What the task requires:
Reproduce verbatim all of the data given below, but do not carry over the images.
Segment Start: Data records
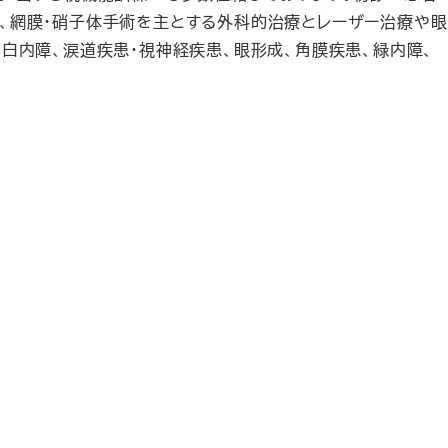
、網膜・硝子体手術を主とする外科的治療とレーザー治療や眼
白内障、涙道疾患・視神経疾患、眼形成、角膜疾患、緑内障、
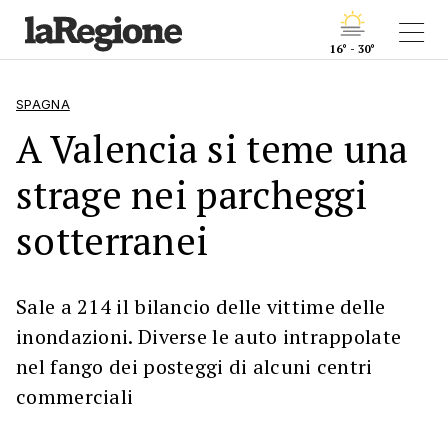
16° - 30°
SPAGNA
A Valencia si teme una
strage nei parcheggi
sotterranei
Sale a 214 il bilancio delle vittime delle
inondazioni. Diverse le auto intrappolate
nel fango dei posteggi di alcuni centri
commerciali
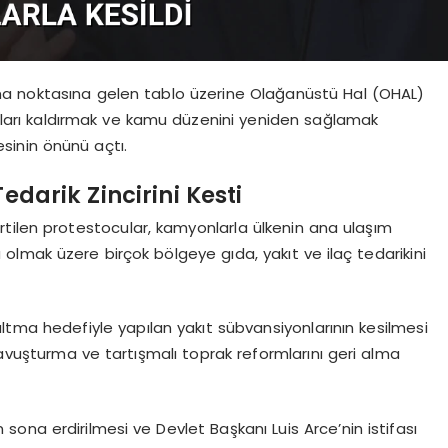
ma noktasına gelen tablo üzerine Olağanüstü Hal (OHAL)
katları kaldırmak ve kamu düzenini yeniden sağlamak
sinin önünü açtı.
edarik Zincirini Kesti
tilen protestocular, kamyonlarla ülkenin ana ulaşım
a olmak üzere birçok bölgeye gıda, yakıt ve ilaç tedarikini
altma hedefiyle yapılan yakıt sübvansiyonlarının kesilmesi
ra kavuşturma ve tartışmalı toprak reformlarını geri alma
nın sona erdirilmesi ve Devlet Başkanı Luis Arce’nin istifası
Segment End: Data records
Written answer:
、網膜・硝子体手術を主とする外科的治療とレーザー治療や眼
白内障、涙道疾患・視神経疾患、眼形成、角膜疾患、緑内障、
16° - 30°
SPAGNA
A Valencia si teme una
strage nei parcheggi
sotterranei
Sale a 214 il bilancio delle vittime delle
inondazioni. Diverse le auto intrappolate
nel fango dei posteggi di alcuni centri
commerciali
ma noktasına gelen tablo üzerine Olağanüstü Hal (OHAL)
katları kaldırmak ve kamu düzenini yeniden sağlamak
sinin önünü açtı.
edarik Zincirini Kesti
tilen protestocular, kamyonlarla ülkenin ana ulaşım
a olmak üzere birçok bölgeye gıda, yakıt ve ilaç tedarikini
altma hedefiyle yapılan yakıt sübvansiyonlarının kesilmesi
ra kavuşturma ve tartışmalı toprak reformlarını geri alma
nın sona erdirilmesi ve Devlet Başkanı Luis Arce’nin istifası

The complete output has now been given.